• [WHAT IS BEING ASKED]:
Images in the data are to be skipped, while every line is restated exactly as written.

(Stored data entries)

▬▬▬▬▬▬▬▬▬▬

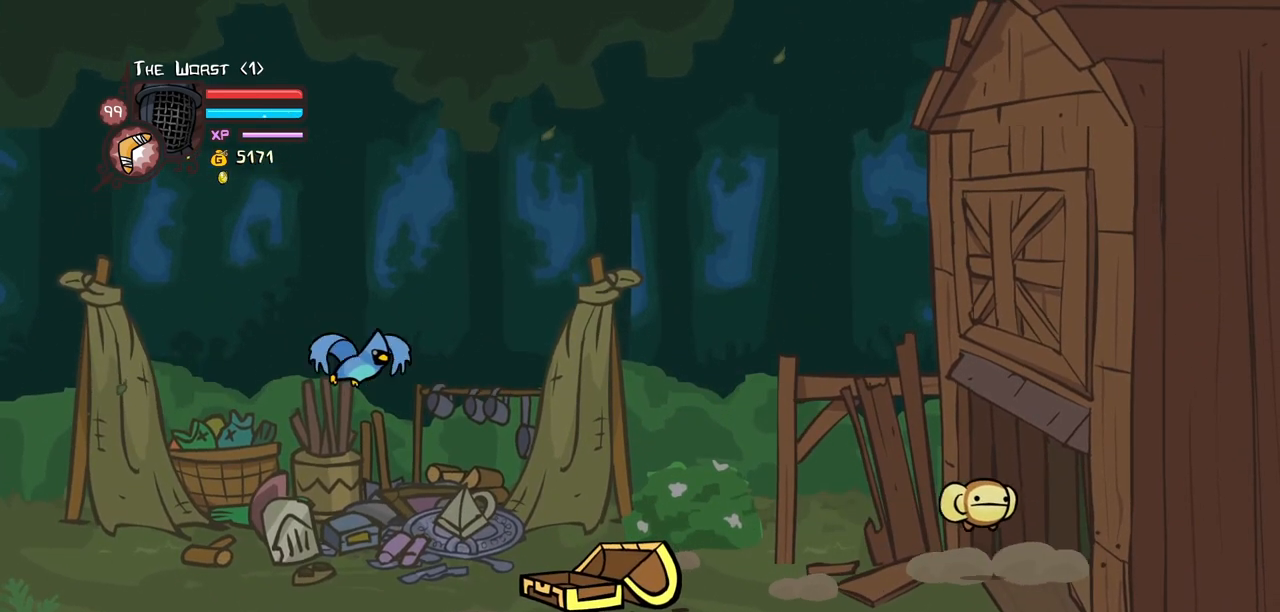
{"keys": ["right", "up"], "events": [[100, "block", "up"], [150, "block", "down"], [233, "block", "up"], [283, "block", "down"], [333, "block", "up"], [417, "block", "down"], [467, "block", "up"]]}
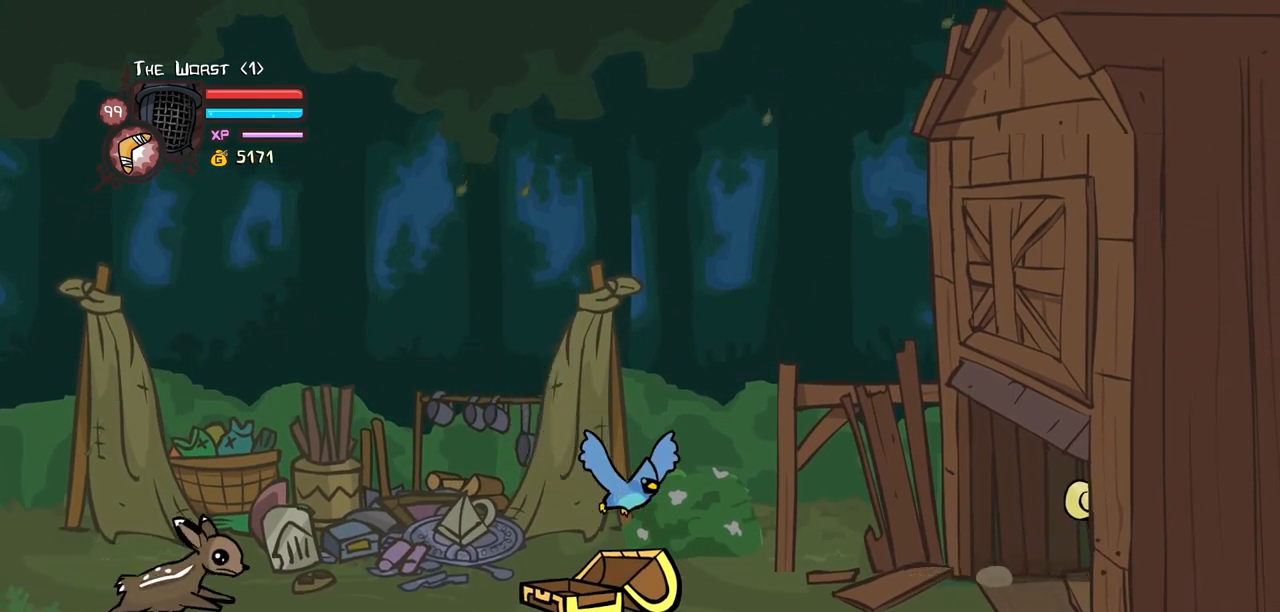
{"keys": ["right", "up"], "events": [[67, "block", "down"], [150, "block", "up"], [200, "block", "down"], [300, "block", "up"], [350, "block", "down"], [433, "block", "up"]]}
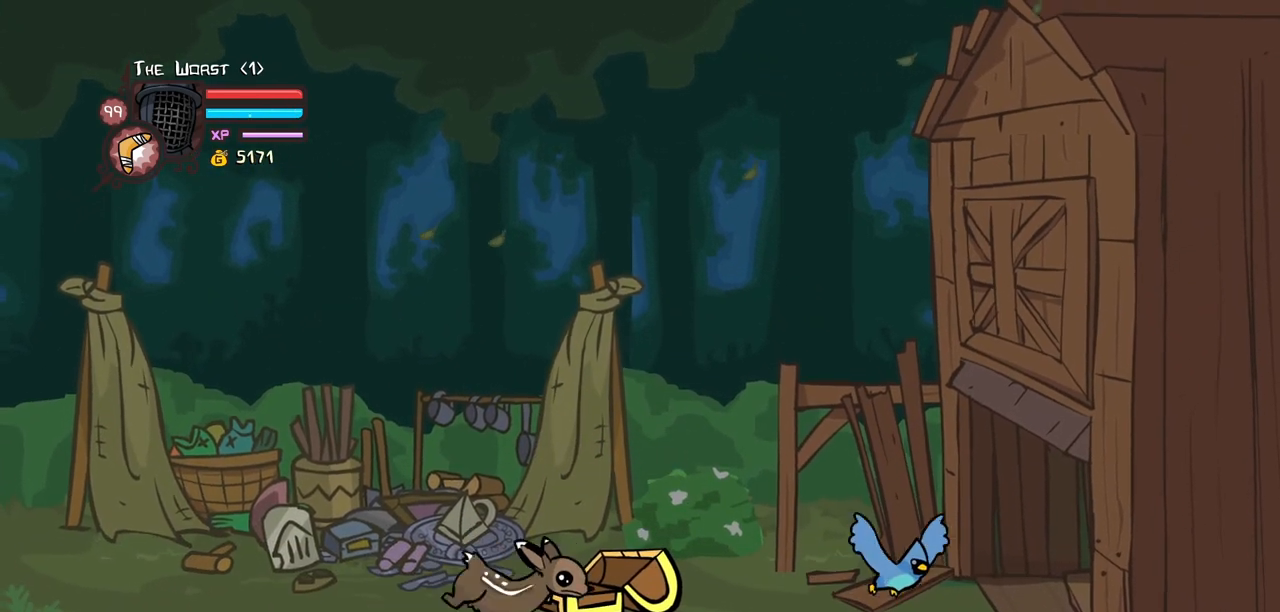
{"keys": [], "events": [[33, "block", "down"], [133, "block", "up"], [367, "right", "up"], [450, "up", "up"]]}
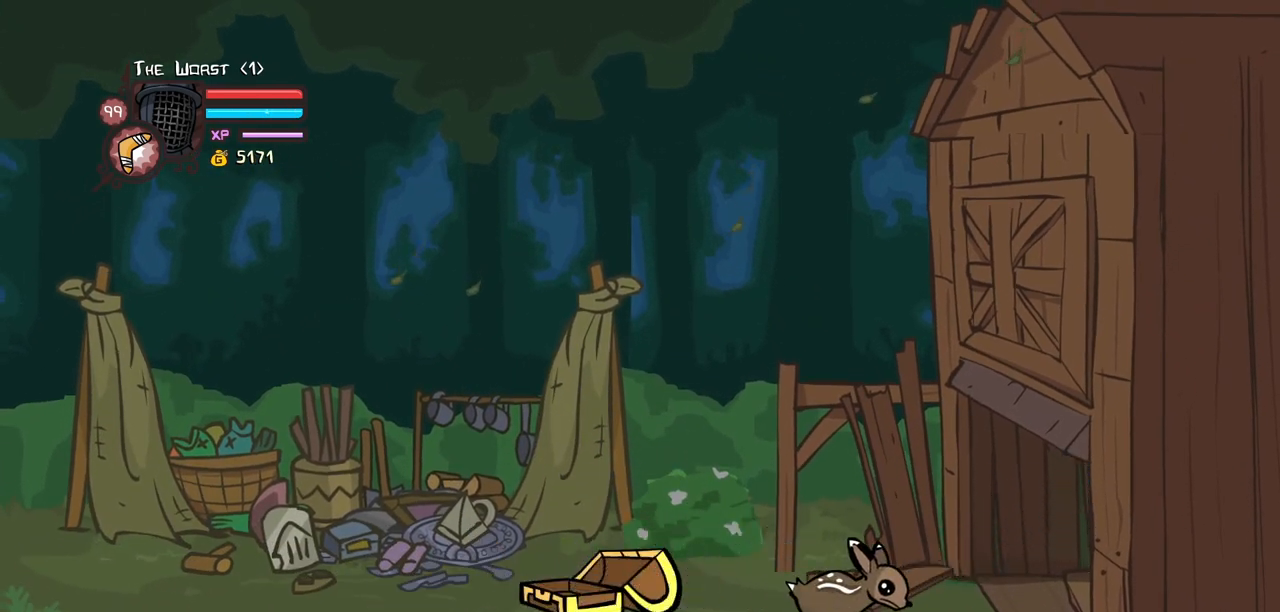
{"keys": ["block", "right", "up"], "events": [[283, "up", "down"], [333, "right", "down"], [467, "block", "down"]]}
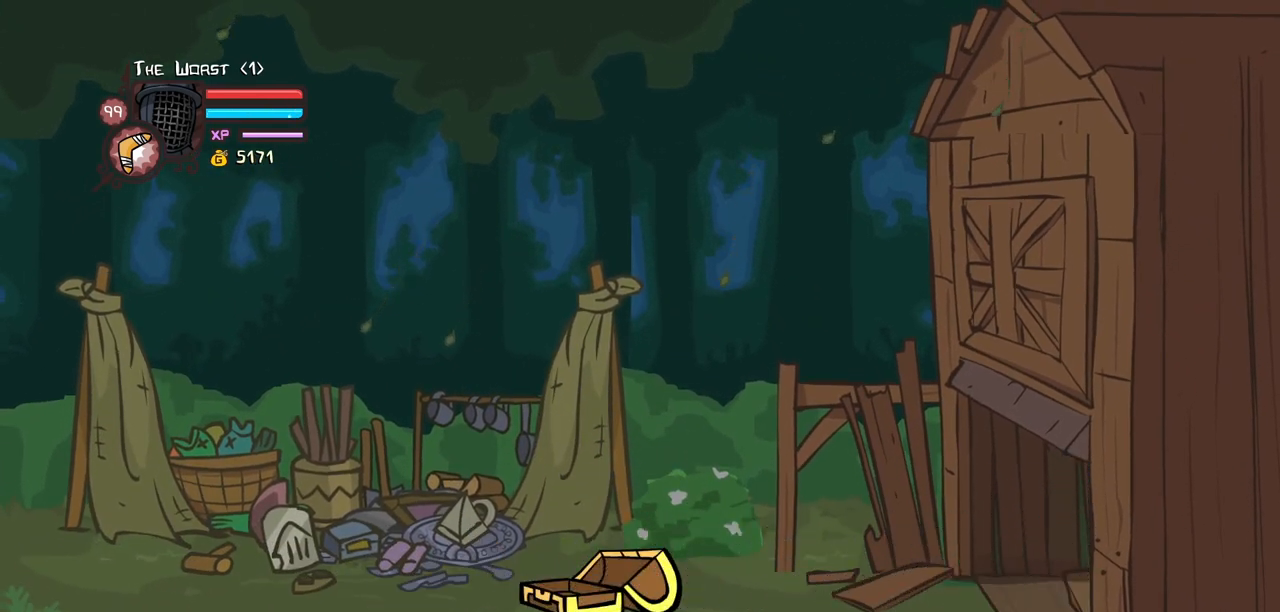
{"keys": ["block", "right", "up"], "events": [[167, "block", "up"], [300, "block", "down"]]}
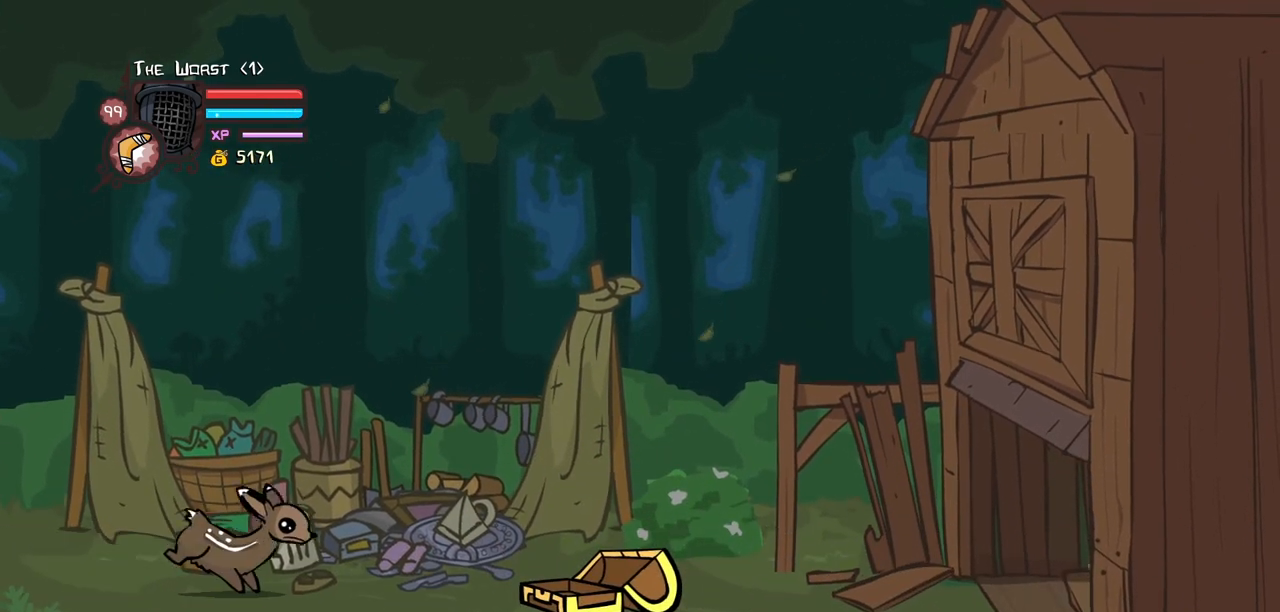
{"keys": ["block", "right", "up"], "events": []}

▬▬▬▬▬▬▬▬▬▬

• [REPLY TO THE TASK]:
{"keys": ["right", "up"], "events": [[100, "block", "up"], [150, "block", "down"], [233, "block", "up"], [283, "block", "down"], [333, "block", "up"], [417, "block", "down"], [467, "block", "up"]]}
{"keys": ["right", "up"], "events": [[67, "block", "down"], [150, "block", "up"], [200, "block", "down"], [300, "block", "up"], [350, "block", "down"], [433, "block", "up"]]}
{"keys": [], "events": [[33, "block", "down"], [133, "block", "up"], [367, "right", "up"], [450, "up", "up"]]}
{"keys": ["block", "right", "up"], "events": [[283, "up", "down"], [333, "right", "down"], [467, "block", "down"]]}
{"keys": ["block", "right", "up"], "events": [[167, "block", "up"], [300, "block", "down"]]}
{"keys": ["block", "right", "up"], "events": []}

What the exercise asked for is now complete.